Wislawa Szymborska

Traducción de Manel Bellmunt. Alfabia. Barcelona, 2014. 250 páginas, 16 euros

Antes y después de recibir el Premio Nobel de Literatura en 1996, la poeta polaca Wislawa Szymborska (1923-2012) ejerció la crítica literaria en diversas publicaciones periódicas de su país. Llama la atención que el afamado premio no la liberase de esa tarea que, cuando es ejercida por escritores de declarada ambición creativa, casi siempre pasa por ser una mera servidumbre, asumida por razones puramente pecuniarias. Lo que no necesariamente implica, como fue el caso en Szymborska y otros muchos, que se ejerciera con desgana, o que no se pusiera en esos escritos de supervivencia una nota personal, así como, en este caso concreto, un poco de alegría y una loable ligereza, como traslucen los textos recopilados en Siempre lecturas obligatorias, el tercer tomo de prosas de esta autora publicado en España.



Y ello, sin obviar el carácter rutinario de un oficio que, en su versión más menesterosa, obliga a prestar la misma consideración a la reedición de un clásico que a un diccionario erudito o a una recopilación de anécdotas para un público popular. A primera vista, Szymborska no reservaba sus mejores energías para los primeros y se limitaba a faenas de aliño en los demás casos: a todos ellos dedicaba una misma actitud distanciada e irónica y una misma voluntad de desacralizar el acto de la lectura, así como una sana irreverencia que, en la grisura institucionalizada de la Polonia comunista, debía de resultar gratamente disonante.

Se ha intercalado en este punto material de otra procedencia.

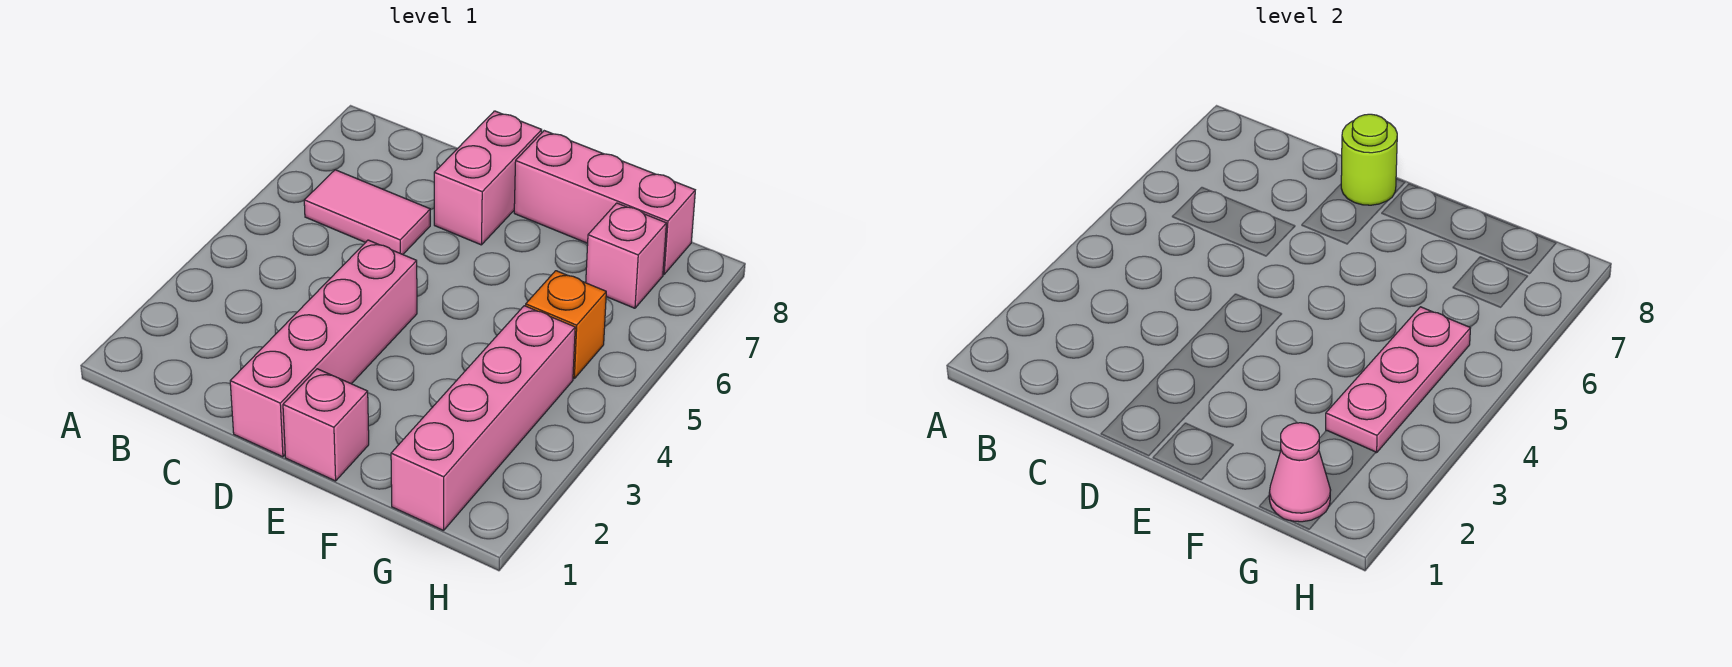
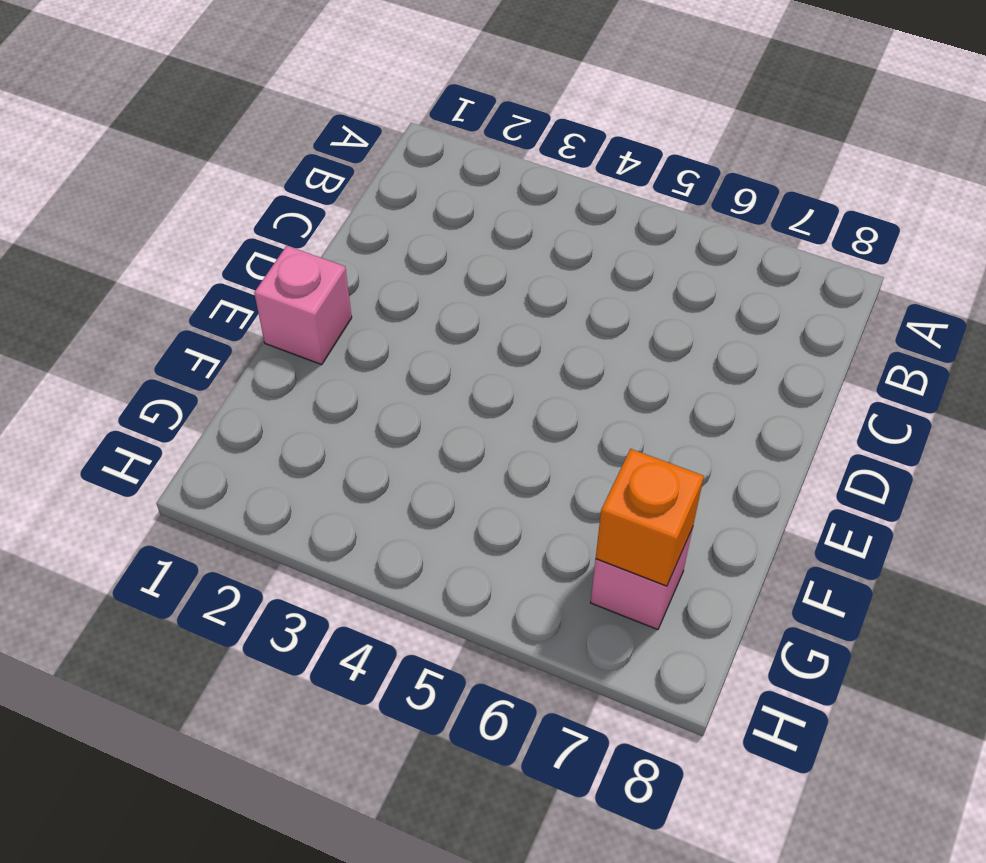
orange brick G7 level 2 -> orange brick G5 level 1
none -> pink tile B6:C6 level 1
none -> pink brick D1:D4 level 1

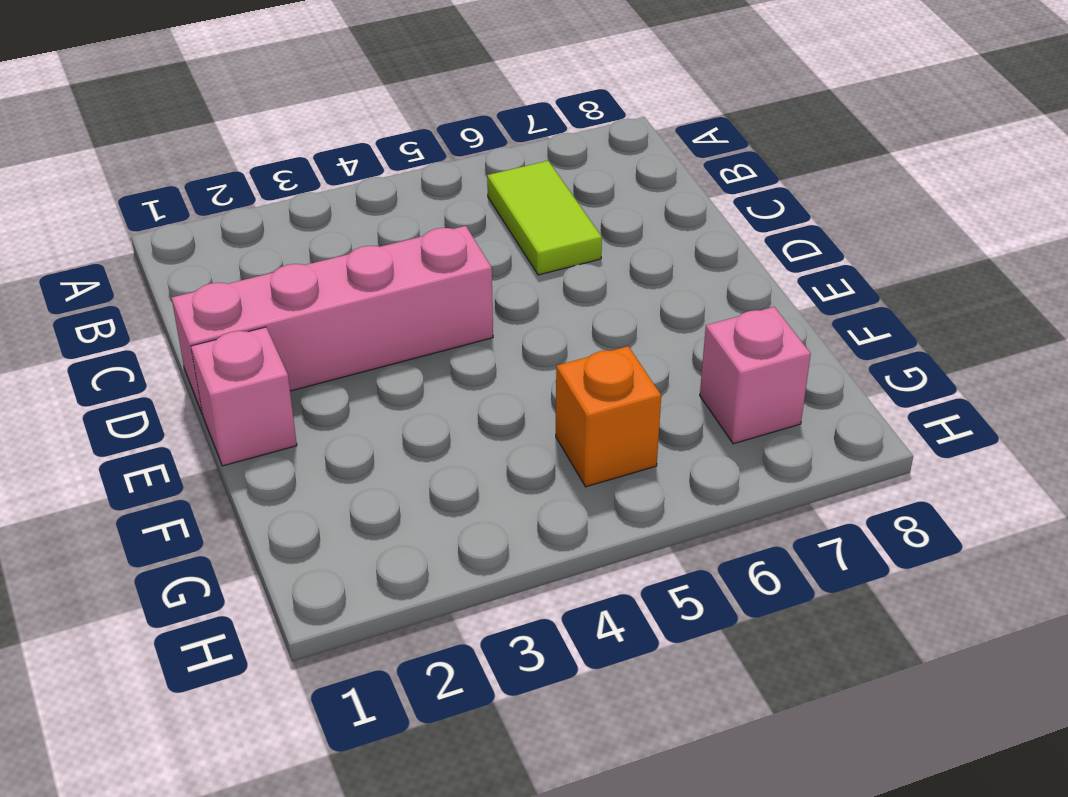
lime tile B6:C6 level 1 -> pink tile B6:C6 level 1
none -> pink brick D7:D8 level 1
none -> pink brick E8:G8 level 1

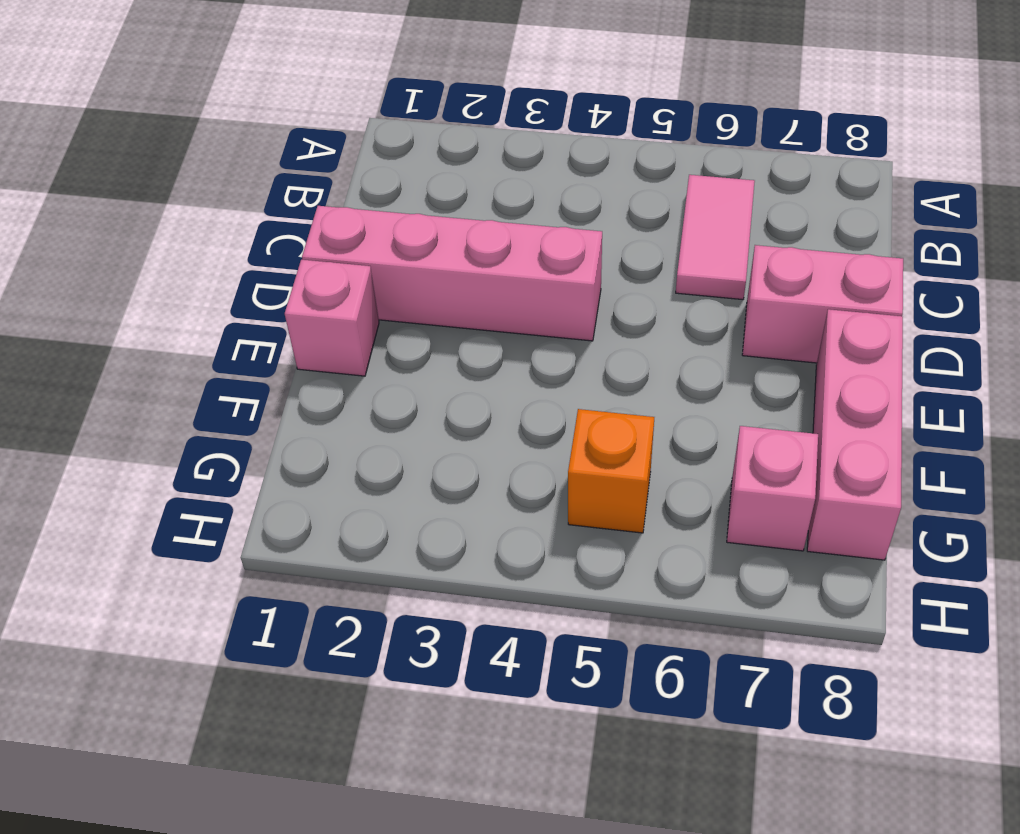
none -> pink brick G1:G4 level 1
none -> lime round brick D8 level 2

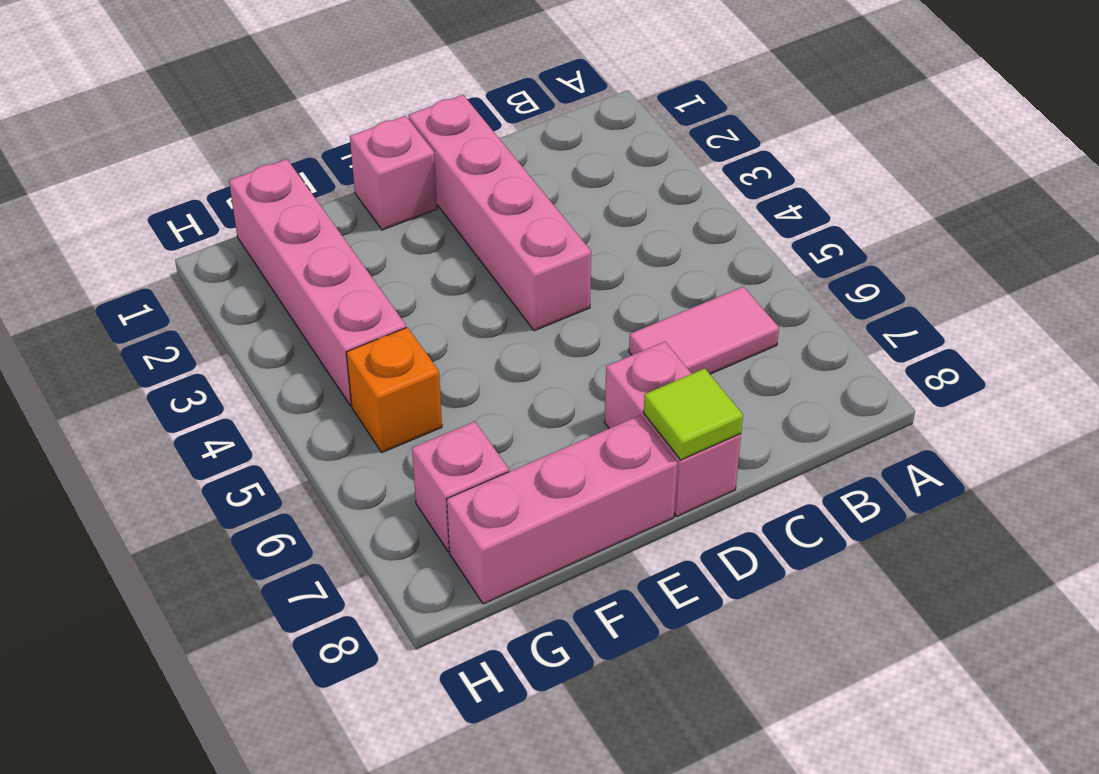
lime tile D8 level 2 -> lime round brick D8 level 2
none -> pink cone G1 level 2
none -> pink plate G3:G5 level 2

La poeta, como se sabe, acató en sus inicios los postulados oficiales y firmó los correspondientes manifiestos; pero pronto abjuró de su inicial adhesión al "realismo socialista" y estableció contacto con la intelectualidad crítica en el exilio. No es que este creciente alejamiento de la cultura oficial se haga notar demasiado en sus textos periodísticos: si acaso, en alguno de los publicados antes de la caída del comunismo se traslucen los reparos de la autora hacia una sociedad que mostraba abiertamente su incivismo e incultura.



No obstante, sus invectivas contra "el troglodita de ciudad" -en una reseña de un libro biempensante sobre "las preocupaciones relacionadas con el crecimiento de las ciudades"- no dejaban de encajar en el estrecho margen que el estado comunista concedía a la crítica cívica y constructiva. Más abierta es la crítica cuando, caído ya el régimen y sustituido por la actual democracia nacional-católica, la autora se burla de todas esas personas que "dóciles en otro tiempo, afirman hoy, para sorpresa incluso de sus familiares más allegados, que no hicieron otra cosa que combatir el comunismo".



Pero no cabe entender estas magras referencias a la realidad como otras manifestaciones oblicuas de amargura. Lo que deja entrever el conjunto de estas reseñas es una luminosa biografía espiritual, en la que no faltaron a la poeta excelentes acompañantes: desde Laforgue y Valéry a Mickiewicz, pasando por Dickens, Horacio, Casanova y Goethe. En esa compañía, parece decirnos la autora desde su bien sostenido buen humor, no hay malos tiempos que valgan.